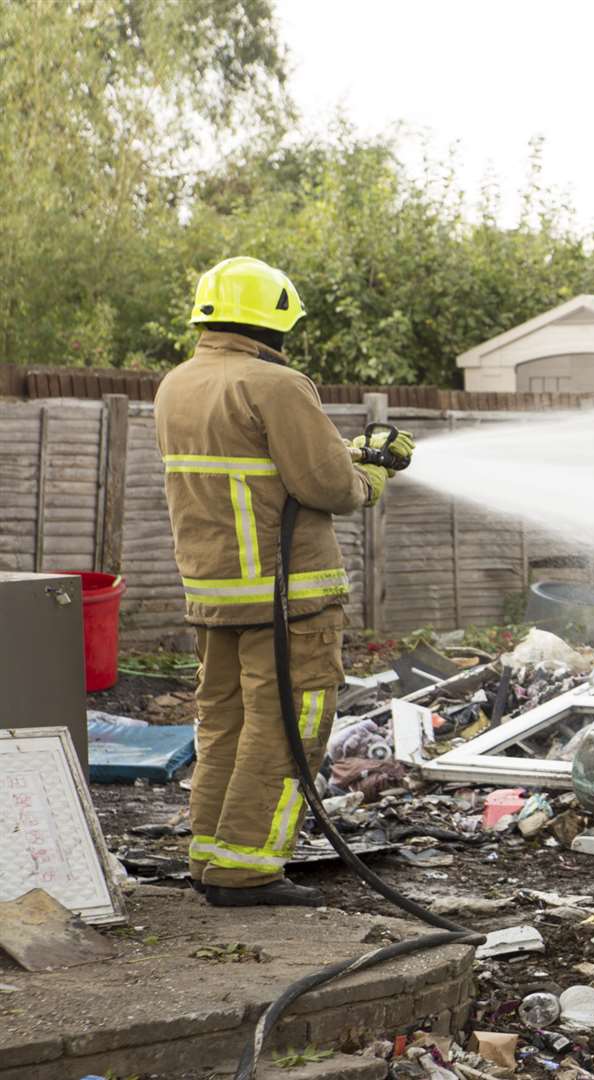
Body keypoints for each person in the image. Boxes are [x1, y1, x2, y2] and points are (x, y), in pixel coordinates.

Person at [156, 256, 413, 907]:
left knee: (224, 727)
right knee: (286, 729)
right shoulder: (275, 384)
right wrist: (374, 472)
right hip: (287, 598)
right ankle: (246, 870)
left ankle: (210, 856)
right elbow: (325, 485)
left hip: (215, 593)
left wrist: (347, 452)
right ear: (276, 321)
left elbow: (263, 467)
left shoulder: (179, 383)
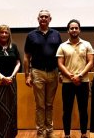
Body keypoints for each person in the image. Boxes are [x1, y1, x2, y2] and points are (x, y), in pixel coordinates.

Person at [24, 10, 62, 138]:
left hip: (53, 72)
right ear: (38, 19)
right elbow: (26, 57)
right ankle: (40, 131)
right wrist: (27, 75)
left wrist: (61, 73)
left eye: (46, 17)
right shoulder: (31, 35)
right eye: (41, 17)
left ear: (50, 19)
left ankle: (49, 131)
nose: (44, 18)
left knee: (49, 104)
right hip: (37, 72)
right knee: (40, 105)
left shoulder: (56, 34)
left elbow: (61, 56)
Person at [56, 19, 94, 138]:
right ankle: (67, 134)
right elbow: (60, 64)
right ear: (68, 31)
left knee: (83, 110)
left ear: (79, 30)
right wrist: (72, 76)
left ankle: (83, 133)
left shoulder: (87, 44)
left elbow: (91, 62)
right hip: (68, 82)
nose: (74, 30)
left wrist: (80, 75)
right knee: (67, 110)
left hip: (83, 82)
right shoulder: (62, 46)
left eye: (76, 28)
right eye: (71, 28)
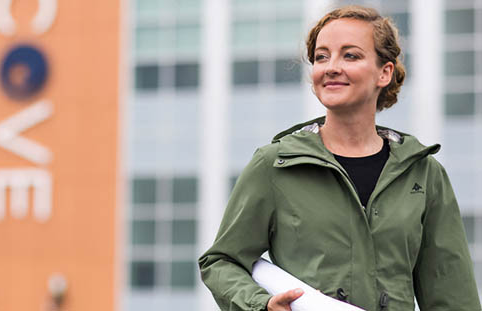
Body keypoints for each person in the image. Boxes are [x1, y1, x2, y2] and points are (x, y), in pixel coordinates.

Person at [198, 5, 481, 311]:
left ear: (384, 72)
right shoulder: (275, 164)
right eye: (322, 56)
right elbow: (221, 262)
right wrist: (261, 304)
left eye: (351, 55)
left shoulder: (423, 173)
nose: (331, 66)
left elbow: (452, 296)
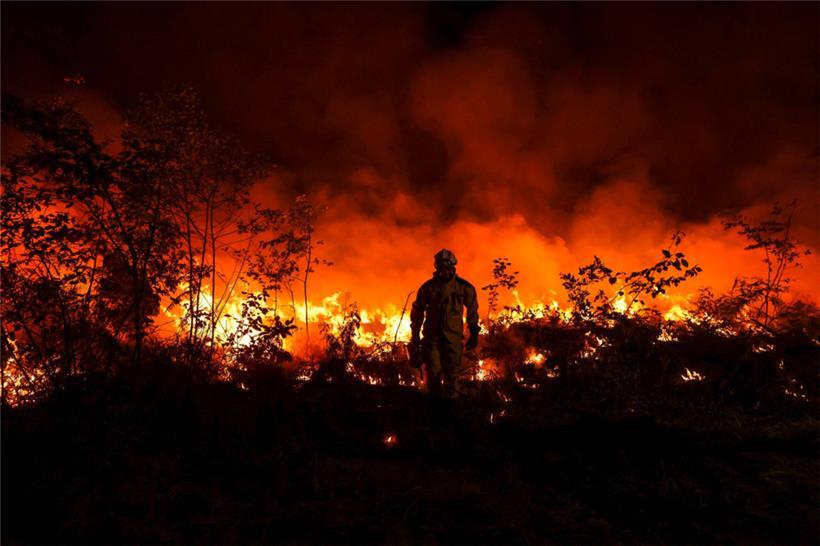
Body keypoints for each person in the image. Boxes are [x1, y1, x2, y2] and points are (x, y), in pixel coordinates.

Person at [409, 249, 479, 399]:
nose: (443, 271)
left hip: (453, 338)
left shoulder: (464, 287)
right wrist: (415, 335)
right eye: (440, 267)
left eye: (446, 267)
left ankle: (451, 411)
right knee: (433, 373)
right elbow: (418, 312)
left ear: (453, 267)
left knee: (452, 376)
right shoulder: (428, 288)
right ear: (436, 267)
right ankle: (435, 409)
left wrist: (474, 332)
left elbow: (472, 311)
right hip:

----

### [What the task requires]
Repeat all of the entries above word for word and omit the pictures.

### [Exercise solution]
Body keypoints for each person in the image. Boxes are [x1, y1, x2, y2] and points are (x, y), in pixel coordinates.

Person at [156, 256, 413, 907]:
left knee: (224, 727)
right knee: (286, 729)
right shoulder: (275, 384)
right wrist: (374, 472)
right hip: (287, 598)
right ankle: (246, 870)
left ankle: (210, 856)
right elbow: (325, 485)
left hip: (215, 593)
left wrist: (347, 452)
right ear: (276, 321)
left elbow: (263, 467)
left shoulder: (179, 383)
Body keypoints for each person in the image. Boxes are [x1, y1, x2, y2] and points are (x, y), in pixel coordinates.

Person at [24, 10, 62, 138]:
left hip: (53, 72)
right ear: (38, 19)
right elbow: (26, 57)
right ankle: (40, 131)
right wrist: (27, 75)
left wrist: (61, 73)
left eye: (46, 17)
right shoulder: (31, 35)
right eye: (41, 17)
left ear: (50, 19)
left ankle: (49, 131)
nose: (44, 18)
left knee: (49, 104)
right hip: (37, 72)
right knee: (40, 105)
left shoulder: (56, 34)
left elbow: (61, 56)
Person at [56, 19, 94, 138]:
right ankle: (67, 134)
right elbow: (60, 64)
right ear: (68, 31)
left knee: (83, 110)
left ear: (79, 30)
right wrist: (72, 76)
left ankle: (83, 133)
left shoulder: (87, 44)
left elbow: (91, 62)
right hip: (68, 82)
nose: (74, 30)
left wrist: (80, 75)
right knee: (67, 110)
left hip: (83, 82)
right shoulder: (62, 46)
left eye: (76, 28)
right eye: (71, 28)
Body keypoints for each person in the image. Boxes are [x1, y1, x2, y2] and points are (x, y), in pixel coordinates.

Person at [198, 5, 481, 311]:
left ear: (384, 72)
right shoulder: (275, 164)
right eye: (322, 56)
right elbow: (221, 262)
right wrist: (261, 304)
left eye: (351, 55)
left shoulder: (423, 173)
nose: (331, 66)
left elbow: (452, 296)
Body keypoints for each person in the image. Boxes are [x1, y1, x2, y2] and points are (x, y), in pixel coordinates.

Person at [409, 249, 479, 399]:
nose: (443, 271)
left hip: (453, 338)
left shoulder: (464, 287)
right wrist: (415, 335)
right eye: (440, 267)
left eye: (446, 267)
left ankle: (451, 411)
right knee: (433, 373)
right elbow: (418, 312)
left ear: (453, 267)
left knee: (452, 376)
right shoulder: (428, 288)
right ear: (436, 267)
right ankle: (435, 409)
left wrist: (474, 332)
left elbow: (472, 311)
right hip:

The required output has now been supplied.